Created attachment 703841 [details] Output of my lshw(02-28-13)
Ryan, Sorry for not getting back to you earlier - have you been running successfully with the PCI card since February? Cheers, Jes
Not a problem on getting back. Yeah I've ran with no problems at long duration and heavy data transfers without issue since PCI controllers have been used for the 3TB drives. Ryan
I am glad to hear you are able to run the system reliably now and your data sounds to be safe. This does sound like what you were seeing was a hardware or possibly a driver problem - though if it was the driver I would expect to have seen more similar reports. If you're ok with it, I suggest we close this bug out since it doesn't seem to be a raid related issue. If you hit more problems with md raid, I do want to hear about it however. Cheers, Jes
I would like to confirm the actual cause of the problem, how could I go about testing the driver to confirm or deny this as the problem? If you know of any pointers to documentation that I could follow I would like to know exactly why this started happening. Thank, Ryan
One thing I just noticed from the lshw output is that you had a JMB micro SATA card in there and an onboard Intel controller which was running in ATA legacy mode. If the 3TB drives were on the onboard in ATA mode, it might be worth flipping it over to AHCI mode in the BIOS and see if this makes the problem go away. This would be an indication that the piix legacy driver is having problems.
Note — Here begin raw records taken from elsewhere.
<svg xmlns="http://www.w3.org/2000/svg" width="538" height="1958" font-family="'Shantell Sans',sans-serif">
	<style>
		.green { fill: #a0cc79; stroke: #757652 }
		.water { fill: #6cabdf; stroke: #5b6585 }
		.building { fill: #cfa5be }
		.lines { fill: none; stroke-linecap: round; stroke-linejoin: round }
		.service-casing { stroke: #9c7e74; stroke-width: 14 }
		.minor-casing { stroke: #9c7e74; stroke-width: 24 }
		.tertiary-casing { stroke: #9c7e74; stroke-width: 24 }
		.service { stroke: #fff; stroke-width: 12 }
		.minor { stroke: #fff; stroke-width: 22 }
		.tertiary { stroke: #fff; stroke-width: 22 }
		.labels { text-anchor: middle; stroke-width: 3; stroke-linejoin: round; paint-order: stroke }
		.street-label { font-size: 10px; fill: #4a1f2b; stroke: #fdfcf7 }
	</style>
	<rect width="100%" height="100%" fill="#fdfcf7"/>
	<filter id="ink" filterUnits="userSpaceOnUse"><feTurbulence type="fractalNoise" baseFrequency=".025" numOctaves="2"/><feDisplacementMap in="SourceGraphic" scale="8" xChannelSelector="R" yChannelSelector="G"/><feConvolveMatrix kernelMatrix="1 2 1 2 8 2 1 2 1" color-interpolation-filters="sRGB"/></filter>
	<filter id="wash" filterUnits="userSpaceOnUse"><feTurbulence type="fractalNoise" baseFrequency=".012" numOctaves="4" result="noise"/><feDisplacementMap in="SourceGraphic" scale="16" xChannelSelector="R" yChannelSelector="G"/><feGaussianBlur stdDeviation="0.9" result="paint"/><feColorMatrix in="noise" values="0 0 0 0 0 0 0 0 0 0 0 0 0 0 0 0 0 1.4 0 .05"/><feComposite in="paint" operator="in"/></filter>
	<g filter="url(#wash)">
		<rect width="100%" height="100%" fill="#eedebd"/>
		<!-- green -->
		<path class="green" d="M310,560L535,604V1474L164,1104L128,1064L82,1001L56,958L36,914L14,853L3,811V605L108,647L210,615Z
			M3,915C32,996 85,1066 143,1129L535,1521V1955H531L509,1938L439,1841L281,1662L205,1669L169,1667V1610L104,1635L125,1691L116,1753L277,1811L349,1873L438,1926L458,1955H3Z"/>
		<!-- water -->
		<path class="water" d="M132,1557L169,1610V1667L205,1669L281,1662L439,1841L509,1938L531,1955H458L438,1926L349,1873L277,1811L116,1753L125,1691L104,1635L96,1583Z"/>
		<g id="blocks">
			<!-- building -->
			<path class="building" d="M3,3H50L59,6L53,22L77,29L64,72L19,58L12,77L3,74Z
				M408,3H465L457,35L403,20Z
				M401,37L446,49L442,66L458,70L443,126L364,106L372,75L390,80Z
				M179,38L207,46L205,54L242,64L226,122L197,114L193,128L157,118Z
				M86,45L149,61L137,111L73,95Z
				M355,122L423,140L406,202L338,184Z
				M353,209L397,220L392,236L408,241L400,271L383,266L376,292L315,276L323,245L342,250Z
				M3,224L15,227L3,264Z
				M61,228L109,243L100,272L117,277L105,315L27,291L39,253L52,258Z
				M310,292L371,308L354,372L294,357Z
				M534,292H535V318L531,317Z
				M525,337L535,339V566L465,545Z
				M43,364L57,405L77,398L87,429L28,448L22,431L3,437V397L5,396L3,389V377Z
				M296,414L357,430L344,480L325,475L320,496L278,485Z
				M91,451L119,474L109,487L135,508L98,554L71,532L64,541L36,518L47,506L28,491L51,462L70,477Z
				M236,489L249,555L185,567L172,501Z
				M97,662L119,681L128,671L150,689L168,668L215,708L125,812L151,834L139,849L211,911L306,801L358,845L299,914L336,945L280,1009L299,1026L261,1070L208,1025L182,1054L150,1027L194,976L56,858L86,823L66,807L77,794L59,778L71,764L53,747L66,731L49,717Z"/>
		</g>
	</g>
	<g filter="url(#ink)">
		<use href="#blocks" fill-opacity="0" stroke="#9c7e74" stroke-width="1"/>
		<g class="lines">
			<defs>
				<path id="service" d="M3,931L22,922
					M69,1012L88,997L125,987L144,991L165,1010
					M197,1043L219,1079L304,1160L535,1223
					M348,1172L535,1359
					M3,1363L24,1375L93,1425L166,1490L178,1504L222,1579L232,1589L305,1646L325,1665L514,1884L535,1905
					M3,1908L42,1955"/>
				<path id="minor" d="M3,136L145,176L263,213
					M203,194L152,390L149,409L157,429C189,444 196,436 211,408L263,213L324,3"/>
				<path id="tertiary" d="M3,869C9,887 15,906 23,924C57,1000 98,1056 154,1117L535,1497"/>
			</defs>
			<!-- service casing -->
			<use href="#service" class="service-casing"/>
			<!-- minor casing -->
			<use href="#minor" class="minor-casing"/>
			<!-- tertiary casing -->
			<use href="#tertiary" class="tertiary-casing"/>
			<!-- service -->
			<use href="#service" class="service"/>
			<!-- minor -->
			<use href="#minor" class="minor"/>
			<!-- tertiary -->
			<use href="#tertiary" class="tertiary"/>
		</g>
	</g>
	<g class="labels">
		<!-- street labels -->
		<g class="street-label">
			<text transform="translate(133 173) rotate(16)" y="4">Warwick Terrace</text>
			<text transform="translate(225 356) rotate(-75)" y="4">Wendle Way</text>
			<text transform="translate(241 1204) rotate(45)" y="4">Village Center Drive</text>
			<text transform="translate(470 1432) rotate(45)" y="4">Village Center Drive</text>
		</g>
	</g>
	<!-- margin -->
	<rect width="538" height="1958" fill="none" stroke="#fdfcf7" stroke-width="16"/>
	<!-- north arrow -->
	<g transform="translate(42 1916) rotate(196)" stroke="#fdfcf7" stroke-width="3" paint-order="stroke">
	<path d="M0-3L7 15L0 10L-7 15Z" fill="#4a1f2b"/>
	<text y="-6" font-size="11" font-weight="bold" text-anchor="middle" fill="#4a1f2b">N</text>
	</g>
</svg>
This message is a reminder that Fedora 17 is nearing its end of life. Approximately 4 (four) weeks from now Fedora will stop maintaining and issuing updates for Fedora 17. It is Fedora's policy to close all bug reports from releases that are no longer maintained. At that time this bug will be closed as WONTFIX if it remains open with a Fedora 'version' of '17'. Package Maintainer: If you wish for this bug to remain open because you plan to fix it in a currently maintained version, simply change the 'version' to a later Fedora version prior to Fedora 17's end of life. Bug Reporter: Thank you for reporting this issue and we are sorry that we may not be able to fix it before Fedora 17 is end of life. If you would still like to see this bug fixed and are able to reproduce it against a later version of Fedora, you are encouraged change the 'version' to a later Fedora version prior to Fedora 17's end of life. Although we aim to fix as many bugs as possible during every release's lifetime, sometimes those efforts are overtaken by events. Often a more recent Fedora release includes newer upstream software that fixes bugs or makes them obsolete.
Fedora 17 changed to end-of-life (EOL) status on 2013-07-30. Fedora 17 is no longer maintained, which means that it will not receive any further security or bug fix updates. As a result we are closing this bug. If you can reproduce this bug against a currently maintained version of Fedora please feel free to reopen this bug against that version. Thank you for reporting this bug and we are sorry it could not be fixed.